* [Problem statement]: Write out every entry below exactly as it appears. Pictures do not belong in the copy.

* [Data for review]:
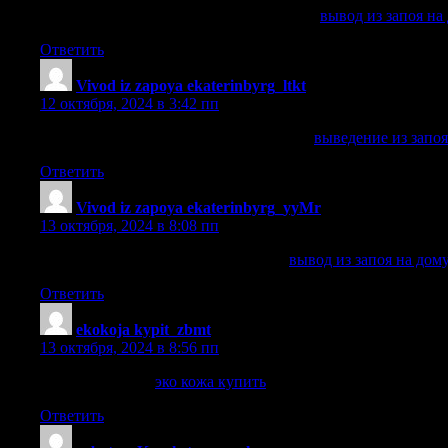
вывод из запоя на дому в екатеринбурге
вывод из запоя на
Ответить
Vivod iz zapoya ekaterinbyrg_ltkt
:
12 октября, 2024 в 3:42 пп
выведение из запоя врачом наркологом
выведение из запо
Ответить
Vivod iz zapoya ekaterinbyrg_yyMr
:
13 октября, 2024 в 8:08 пп
вывод из запоя на дому похмельная
вывод из запоя на дом
Ответить
ekokoja kypit_zbmt
:
13 октября, 2024 в 8:56 пп
эко кожа купить
эко кожа купить
.
Ответить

* [Output for this task]:
вывод из запоя на дому в екатеринбурге
вывод из запоя на
Ответить
Vivod iz zapoya ekaterinbyrg_ltkt
:
12 октября, 2024 в 3:42 пп
выведение из запоя врачом наркологом
выведение из запо
Ответить
Vivod iz zapoya ekaterinbyrg_yyMr
:
13 октября, 2024 в 8:08 пп
вывод из запоя на дому похмельная
вывод из запоя на дом
Ответить
ekokoja kypit_zbmt
:
13 октября, 2024 в 8:56 пп
эко кожа купить
эко кожа купить
.
Ответить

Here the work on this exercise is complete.